Discover more from Cavan Klinsky
Stripe turns 10 today, so I figured I’d share my favorite personal Stripe story. It’s an experience that greatly impacted how I think about customer service (and growth) at Healthie. It was Jan 2013. I had recently turned 16, and was building my first product that I wanted to charge people for.
I’m not sure how I found Stripe (probably through a coding tutorial) but decided to use them to add subscriptions to the product. I was (to put it nicely) raw at programming, and had never built something like that. I got stuck for a few hours on adding coupon codes to the checkout. I thought I was experiencing a bug with Stripe and fired off a support email.
Shortly after, I realized that the issue was completely on my end, fixed it, and moved on, forgetting about my support ticket. Later that day, Stripe Support followed up to confirm I had gotten it resolved, and offered to send me a free t-shirt. A shirt? For free?! Sounds tiny now, but at the time I was over the moon.
I was a high-schooler. I hadn’t taken any payments through Stripe. I didn’t even have access in Stripe to run real credit cards, and they were going to mail clothing across the country to me. Sure enough, a few weeks later the shirt (along with stickers and a handwritten card) arrived.
Getting that shirt was one of the first times I felt like I could be a real part of the startup ecosystem. It felt like a badge of honor. I wore it in the airport the first time I went to SF. I wore it around Palo Alto the first time I went to Silicon Valley. I wore it for years and years until it gradually ended up full of holes and unwearable. It made me, an awkward teenager, feel like I belonged.

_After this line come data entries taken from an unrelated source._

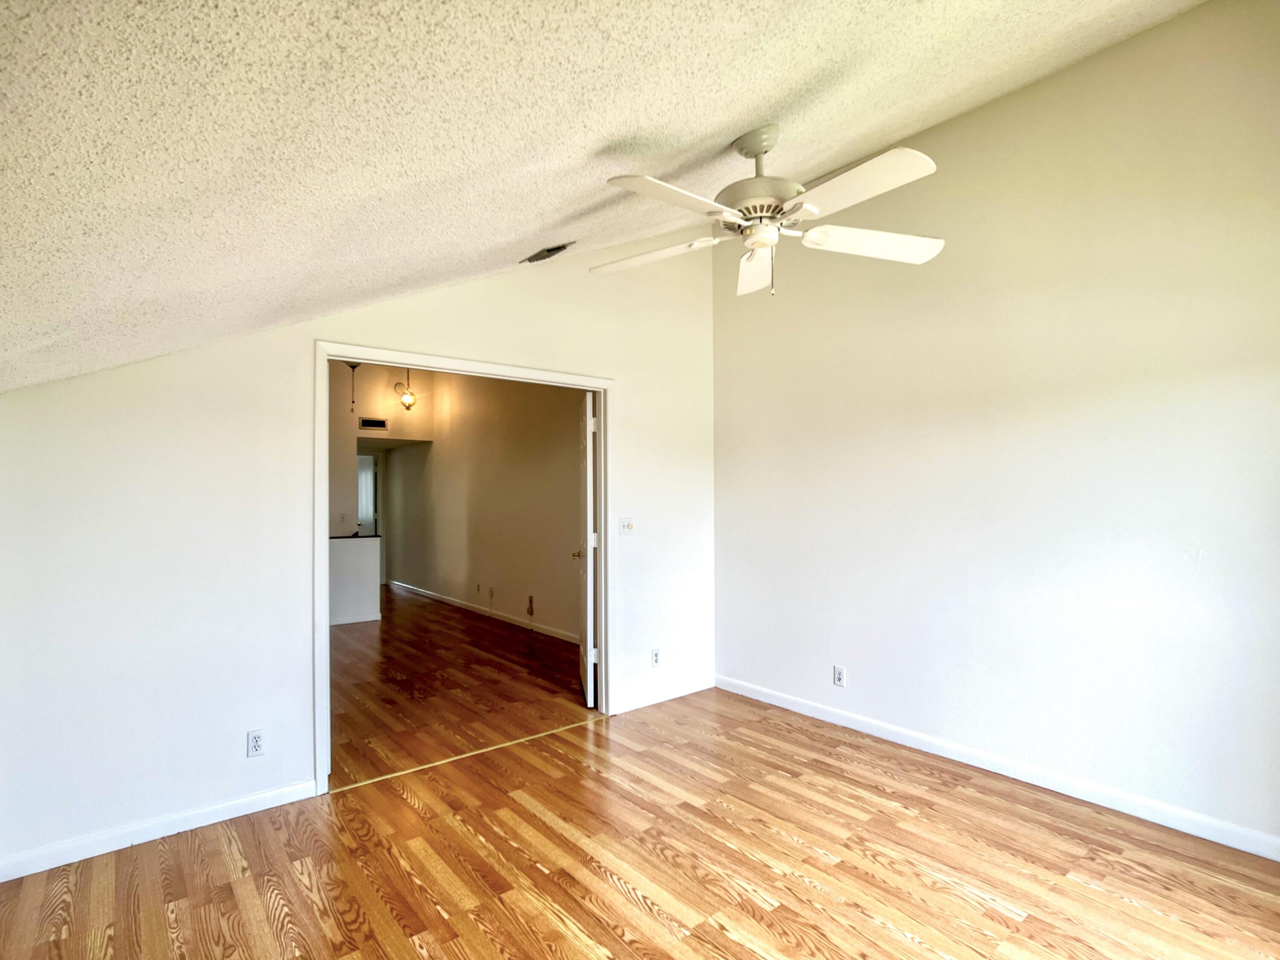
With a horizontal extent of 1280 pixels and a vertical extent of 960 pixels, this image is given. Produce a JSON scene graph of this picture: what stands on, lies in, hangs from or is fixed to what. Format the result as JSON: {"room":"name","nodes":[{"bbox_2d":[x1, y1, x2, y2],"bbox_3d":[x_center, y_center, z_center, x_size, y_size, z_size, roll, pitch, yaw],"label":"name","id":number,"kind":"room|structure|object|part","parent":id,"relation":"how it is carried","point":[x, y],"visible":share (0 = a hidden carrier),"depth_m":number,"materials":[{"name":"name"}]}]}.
{"room":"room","nodes":[
{"label":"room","id":0,"kind":"room"},
{"bbox_2d":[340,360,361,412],"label":"pendant light","id":1,"kind":"object","parent":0,"point":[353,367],"visible":0.73,"depth_m":6.78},
{"bbox_2d":[328,536,381,624],"bbox_3d":[-3.805,1.068,6.320,2.429,0.947,0.133,1,-1,-39],"label":"half wall","id":2,"kind":"structure","parent":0,"point":[356,549],"depth_m":6.82,"materials":[{"name":"white paint"}]},
{"bbox_2d":[329,533,381,539],"bbox_3d":[-3.327,0.610,6.616,1.150,0.033,0.566,1,-1,-39],"label":"countertop","id":3,"kind":"structure","parent":2,"relation":"attached to","point":[356,536],"depth_m":6.64,"materials":[{"name":"black stone"}]},
{"bbox_2d":[329,613,382,624],"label":"baseboard","id":4,"kind":"structure","parent":2,"relation":"attached to","point":[343,622],"depth_m":6.89,"materials":[{"name":"white paint"}]},
{"bbox_2d":[0,226,717,877],"bbox_3d":[-0.954,-0.127,3.470,4.054,3.200,0.127,1,-1,-39],"label":"back wall","id":5,"kind":"structure","parent":0,"point":[290,361],"depth_m":2.73,"materials":[{"name":"white paint"}]},
{"bbox_2d":[0,777,322,883],"bbox_3d":[-2.030,1.406,2.503,1.401,0.082,0.013,1,-1,-39],"label":"baseboard","id":6,"kind":"structure","parent":5,"relation":"attached to","point":[1,880],"depth_m":2.54,"materials":[{"name":"white paint"}]},
{"bbox_2d":[245,728,264,757],"bbox_3d":[-1.687,1.153,2.787,0.070,0.116,0.009,1,-1,-39],"label":"wall outlet","id":7,"kind":"object","parent":5,"relation":"attached to","point":[255,743],"visible":0.99,"depth_m":2.78,"materials":[{"name":"white plastic"}]},
{"bbox_2d":[312,341,614,795],"bbox_3d":[-0.884,0.407,3.580,1.715,2.116,0.156,1,-1,-39],"label":"door frame","id":8,"kind":"structure","parent":5,"relation":"in","point":[324,611],"depth_m":3.37,"materials":[{"name":"white paint"}]},
{"bbox_2d":[576,391,599,705],"bbox_3d":[-0.375,0.454,4.492,0.173,2.015,0.827,0,-1,-7],"label":"door","id":9,"kind":"structure","parent":8,"relation":"attached to","point":[589,517],"depth_m":4.12,"materials":[{"name":"white paint"}]},
{"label":"hinge","id":10,"kind":"part","parent":9,"relation":"part of","materials":[{"name":"white metal"}]},
{"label":"hinge","id":11,"kind":"part","parent":9,"relation":"part of","materials":[{"name":"white metal"}]},
{"bbox_2d":[618,517,634,534],"bbox_3d":[-0.084,0.300,4.163,0.114,0.115,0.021,1,-1,-39],"label":"light switch","id":12,"kind":"object","parent":5,"relation":"attached to","point":[626,525],"visible":0.99,"depth_m":4.16,"materials":[{"name":"white plastic"}]},
{"bbox_2d":[650,647,661,666],"bbox_3d":[0.112,1.186,4.251,0.070,0.116,0.008,1,-1,-39],"label":"wall socket","id":13,"kind":"object","parent":5,"relation":"attached to","point":[656,660],"visible":0.99,"depth_m":4.25,"materials":[{"name":"white plastic"}]},
{"bbox_2d":[612,675,714,713],"bbox_3d":[0.187,1.429,4.280,0.900,0.086,0.014,1,-1,-39],"label":"baseboard","id":14,"kind":"structure","parent":5,"relation":"attached to","point":[682,692],"depth_m":4.24,"materials":[{"name":"white paint"}]},
{"bbox_2d":[327,363,433,536],"bbox_3d":[-4.113,-0.081,7.941,3.057,3.262,0.363,1,-1,-39],"label":"far wall","id":15,"kind":"structure","parent":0,"point":[348,493],"depth_m":8.23,"materials":[{"name":"beige paint"}]},
{"bbox_2d":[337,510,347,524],"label":"light switch","id":16,"kind":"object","parent":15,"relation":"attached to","point":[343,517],"visible":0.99,"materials":[{"name":"white plastic"}]},
{"bbox_2d":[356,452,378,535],"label":"far door","id":17,"kind":"structure","parent":15,"relation":"in","point":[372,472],"depth_m":9.79,"materials":[{"name":"white paint"}]},
{"bbox_2d":[359,417,388,430],"bbox_3d":[-3.478,-0.734,8.281,0.320,0.142,0.014,1,-1,-39],"label":"air vent","id":18,"kind":"object","parent":15,"relation":"attached to","point":[377,423],"visible":0.99,"depth_m":8.28,"materials":[{"name":"metal"}]},
{"bbox_2d":[392,368,418,411],"bbox_3d":[-2.686,-1.167,7.290,0.248,0.727,0.260,1,-1,-39],"label":"pendant light","id":19,"kind":"object","parent":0,"point":[409,404],"visible":0.92,"depth_m":7.25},
{"bbox_2d":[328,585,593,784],"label":"far room floor","id":20,"kind":"structure","parent":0,"point":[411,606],"depth_m":4.58,"materials":[{"name":"brown wood"}]},
{"bbox_2d":[380,366,585,642],"bbox_3d":[-1.824,-0.003,7.490,0.125,3.126,6.755,1,-1,-39],"label":"hallway wall","id":21,"kind":"structure","parent":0,"point":[518,584],"depth_m":7.15,"materials":[{"name":"beige paint"}]},
{"bbox_2d":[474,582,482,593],"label":"wall outlet","id":22,"kind":"object","parent":21,"relation":"attached to","point":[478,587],"visible":0.98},
{"bbox_2d":[386,578,580,644],"bbox_3d":[-1.845,1.494,7.357,0.014,0.085,6.301,1,-1,-39],"label":"baseboard","id":23,"kind":"structure","parent":21,"relation":"attached to","point":[428,592],"depth_m":7.10,"materials":[{"name":"white paint"}]},
{"bbox_2d":[487,586,495,598],"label":"wall socket","id":24,"kind":"object","parent":21,"relation":"attached to","point":[491,592],"visible":0.98,"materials":[{"name":"white plastic"}]},
{"bbox_2d":[525,594,534,615],"bbox_3d":[-1.118,1.276,6.472,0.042,0.231,0.070,1,-1,-39],"label":"wall socket","id":25,"kind":"object","parent":21,"relation":"attached to","point":[531,609],"visible":0.99,"depth_m":6.47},
{"bbox_2d":[0,0,1220,397],"bbox_3d":[0.068,-1.174,1.814,3.931,1.357,4.757,1,-1,-39],"label":"ceiling","id":26,"kind":"structure","parent":0,"point":[732,117],"depth_m":1.53,"materials":[{"name":"paint"}]},
{"bbox_2d":[520,241,572,263],"bbox_3d":[-0.489,-1.183,3.292,0.194,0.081,0.257,1,-1,-39],"label":"ceiling vent","id":27,"kind":"object","parent":26,"relation":"attached to","point":[536,256],"visible":0.99,"depth_m":3.26,"materials":[{"name":"metal"}]},
{"bbox_2d":[591,123,946,300],"bbox_3d":[0.439,-0.963,2.307,1.274,0.608,1.258,0,-1,-5],"label":"ceiling fan","id":28,"kind":"object","parent":26,"relation":"hanging from","point":[759,245],"visible":0.99,"depth_m":2.24,"materials":[{"name":"white"}]},
{"bbox_3d":[0.040,-0.856,2.455,0.511,0.045,0.297,1,-1,15],"label":"blade","id":29,"kind":"part","parent":28,"relation":"part of","materials":[{"name":"white wood"}]},
{"bbox_3d":[0.101,-0.857,1.987,0.513,0.043,0.280,1,-1,-39],"label":"blade","id":30,"kind":"part","parent":28,"relation":"part of","materials":[{"name":"white wood"}]},
{"bbox_3d":[0.473,-0.855,2.580,0.225,0.072,0.596,0,-1,-5],"label":"blade","id":31,"kind":"part","parent":28,"relation":"part of","materials":[{"name":"white wood"}]},
{"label":"motor housing","id":32,"kind":"part","parent":28,"relation":"part of","materials":[{"name":"metal"}]},
{"bbox_3d":[0.665,-0.905,2.009,0.279,0.047,0.523,1,-1,-39],"label":"blade","id":33,"kind":"part","parent":28,"relation":"part of","materials":[{"name":"white wood"}]},
{"bbox_3d":[0.852,-0.871,2.354,0.567,0.047,0.294,0,-1,-5],"label":"blade","id":34,"kind":"part","parent":28,"relation":"part of","materials":[{"name":"white wood"}]},
{"bbox_2d":[0,597,1279,959],"bbox_3d":[-0.364,1.495,3.116,5.140,0.100,7.731,1,-1,-39],"label":"floor","id":35,"kind":"structure","parent":0,"point":[263,918],"depth_m":2.39,"materials":[{"name":"brown wood"}]},
{"bbox_2d":[329,710,608,794],"bbox_3d":[-0.826,1.451,3.477,1.559,0.007,0.046,1,-1,-39],"label":"threshold strip","id":36,"kind":"object","parent":35,"relation":"on","point":[422,767],"visible":0.93,"depth_m":3.34,"materials":[{"name":"gold metal"}]},
{"bbox_2d":[711,0,1279,856],"bbox_3d":[1.800,-0.297,3.189,0.133,3.485,4.010,1,-1,-39],"label":"right wall","id":37,"kind":"structure","parent":0,"point":[722,399],"depth_m":2.96,"materials":[{"name":"paint"}]},
{"bbox_2d":[832,664,846,687],"bbox_3d":[1.204,1.183,3.841,0.009,0.116,0.070,1,-1,-39],"label":"wall socket","id":38,"kind":"object","parent":37,"relation":"attached to","point":[838,673],"visible":0.99,"depth_m":3.84,"materials":[{"name":"white plastic"}]},
{"bbox_2d":[712,673,1279,862],"bbox_3d":[1.720,1.397,3.178,0.014,0.087,3.756,1,-1,-39],"label":"baseboard","id":39,"kind":"structure","parent":37,"relation":"attached to","point":[1278,859],"depth_m":2.97,"materials":[{"name":"white paint"}]}
]}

The product I was building didn’t work out, nor did the next few, but the admiration and respect I had for Stripe never went away. Three years later, when we started Healthie, it was never in doubt what payment processor we would use.

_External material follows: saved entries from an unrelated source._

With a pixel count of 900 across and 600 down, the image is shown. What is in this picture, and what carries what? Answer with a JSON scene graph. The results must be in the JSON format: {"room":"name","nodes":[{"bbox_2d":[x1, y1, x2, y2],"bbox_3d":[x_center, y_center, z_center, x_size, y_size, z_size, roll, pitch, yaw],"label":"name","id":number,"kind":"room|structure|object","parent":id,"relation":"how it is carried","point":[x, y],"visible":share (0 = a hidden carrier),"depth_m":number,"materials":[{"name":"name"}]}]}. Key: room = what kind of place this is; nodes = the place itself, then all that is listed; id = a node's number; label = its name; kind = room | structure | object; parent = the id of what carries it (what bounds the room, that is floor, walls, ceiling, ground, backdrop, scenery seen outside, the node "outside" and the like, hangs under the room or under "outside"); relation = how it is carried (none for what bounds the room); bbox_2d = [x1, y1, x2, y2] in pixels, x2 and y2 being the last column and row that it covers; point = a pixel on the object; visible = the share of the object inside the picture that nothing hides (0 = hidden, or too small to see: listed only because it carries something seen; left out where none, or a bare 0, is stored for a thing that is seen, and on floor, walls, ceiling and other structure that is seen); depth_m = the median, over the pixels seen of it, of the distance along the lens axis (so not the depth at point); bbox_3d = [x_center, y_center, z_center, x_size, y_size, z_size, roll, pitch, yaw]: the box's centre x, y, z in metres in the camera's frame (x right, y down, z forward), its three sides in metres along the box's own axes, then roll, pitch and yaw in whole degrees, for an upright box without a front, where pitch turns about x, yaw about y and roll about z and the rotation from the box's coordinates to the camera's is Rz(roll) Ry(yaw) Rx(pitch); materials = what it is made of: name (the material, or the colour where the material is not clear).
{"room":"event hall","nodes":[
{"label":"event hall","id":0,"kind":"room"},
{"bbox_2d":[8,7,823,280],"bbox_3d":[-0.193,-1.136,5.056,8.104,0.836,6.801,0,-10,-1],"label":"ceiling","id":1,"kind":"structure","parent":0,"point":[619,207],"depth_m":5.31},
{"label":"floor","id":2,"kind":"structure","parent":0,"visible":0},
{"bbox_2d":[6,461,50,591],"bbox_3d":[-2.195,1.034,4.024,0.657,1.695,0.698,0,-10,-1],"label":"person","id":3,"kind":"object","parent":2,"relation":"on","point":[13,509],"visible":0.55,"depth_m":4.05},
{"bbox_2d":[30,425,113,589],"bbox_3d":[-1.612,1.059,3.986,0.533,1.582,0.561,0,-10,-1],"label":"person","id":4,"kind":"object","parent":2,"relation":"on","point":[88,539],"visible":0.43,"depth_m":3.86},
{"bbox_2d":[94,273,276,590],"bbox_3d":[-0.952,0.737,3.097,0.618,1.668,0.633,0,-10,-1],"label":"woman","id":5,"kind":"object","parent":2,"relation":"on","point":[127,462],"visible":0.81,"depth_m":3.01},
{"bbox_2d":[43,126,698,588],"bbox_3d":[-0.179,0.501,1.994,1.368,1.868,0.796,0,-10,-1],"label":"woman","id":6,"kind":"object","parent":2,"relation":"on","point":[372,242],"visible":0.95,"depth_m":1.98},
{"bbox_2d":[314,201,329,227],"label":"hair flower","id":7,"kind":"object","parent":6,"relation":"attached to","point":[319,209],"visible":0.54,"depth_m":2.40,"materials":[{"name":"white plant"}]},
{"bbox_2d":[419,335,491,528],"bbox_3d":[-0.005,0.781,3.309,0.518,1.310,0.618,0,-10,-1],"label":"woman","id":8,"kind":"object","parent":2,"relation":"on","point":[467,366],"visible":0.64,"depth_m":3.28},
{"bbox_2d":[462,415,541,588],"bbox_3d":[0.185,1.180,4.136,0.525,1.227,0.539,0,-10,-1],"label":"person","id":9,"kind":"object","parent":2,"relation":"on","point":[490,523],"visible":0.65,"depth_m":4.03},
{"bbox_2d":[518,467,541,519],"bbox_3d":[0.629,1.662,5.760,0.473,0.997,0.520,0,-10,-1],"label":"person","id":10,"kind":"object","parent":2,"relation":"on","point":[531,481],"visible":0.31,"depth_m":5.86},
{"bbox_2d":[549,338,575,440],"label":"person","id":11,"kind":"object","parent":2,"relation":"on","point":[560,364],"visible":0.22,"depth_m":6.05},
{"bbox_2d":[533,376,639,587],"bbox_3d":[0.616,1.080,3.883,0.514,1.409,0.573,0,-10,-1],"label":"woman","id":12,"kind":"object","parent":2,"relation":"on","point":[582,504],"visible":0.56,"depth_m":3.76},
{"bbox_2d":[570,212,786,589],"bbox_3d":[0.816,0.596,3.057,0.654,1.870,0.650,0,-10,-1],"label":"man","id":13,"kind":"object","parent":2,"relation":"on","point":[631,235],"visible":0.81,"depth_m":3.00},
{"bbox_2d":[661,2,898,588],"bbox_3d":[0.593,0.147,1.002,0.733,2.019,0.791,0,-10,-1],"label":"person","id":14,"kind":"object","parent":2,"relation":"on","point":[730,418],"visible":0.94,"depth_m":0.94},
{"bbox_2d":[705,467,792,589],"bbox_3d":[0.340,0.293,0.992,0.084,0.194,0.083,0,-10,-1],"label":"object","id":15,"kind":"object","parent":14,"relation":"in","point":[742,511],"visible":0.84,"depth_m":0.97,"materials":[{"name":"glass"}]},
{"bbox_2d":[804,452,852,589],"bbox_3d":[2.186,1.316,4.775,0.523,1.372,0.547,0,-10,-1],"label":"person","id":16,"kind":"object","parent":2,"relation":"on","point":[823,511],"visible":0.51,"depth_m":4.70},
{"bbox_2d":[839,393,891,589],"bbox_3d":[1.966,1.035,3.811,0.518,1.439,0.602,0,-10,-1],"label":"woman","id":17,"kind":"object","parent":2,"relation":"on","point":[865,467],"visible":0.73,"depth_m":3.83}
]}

We’ve since processed over one hundred million in payments using Stripe, and have paid them millions in fees. Shipping that t-shirt, which probably cost them $20, ended up being a pretty decent investment.
It is (relatively) easy to provide personable support to your largest customers. It is hard to do the same for your smallest. However, those tiny customers normally appreciate it a lot more. It feels more unique and special to them, and can give you life-long advocates.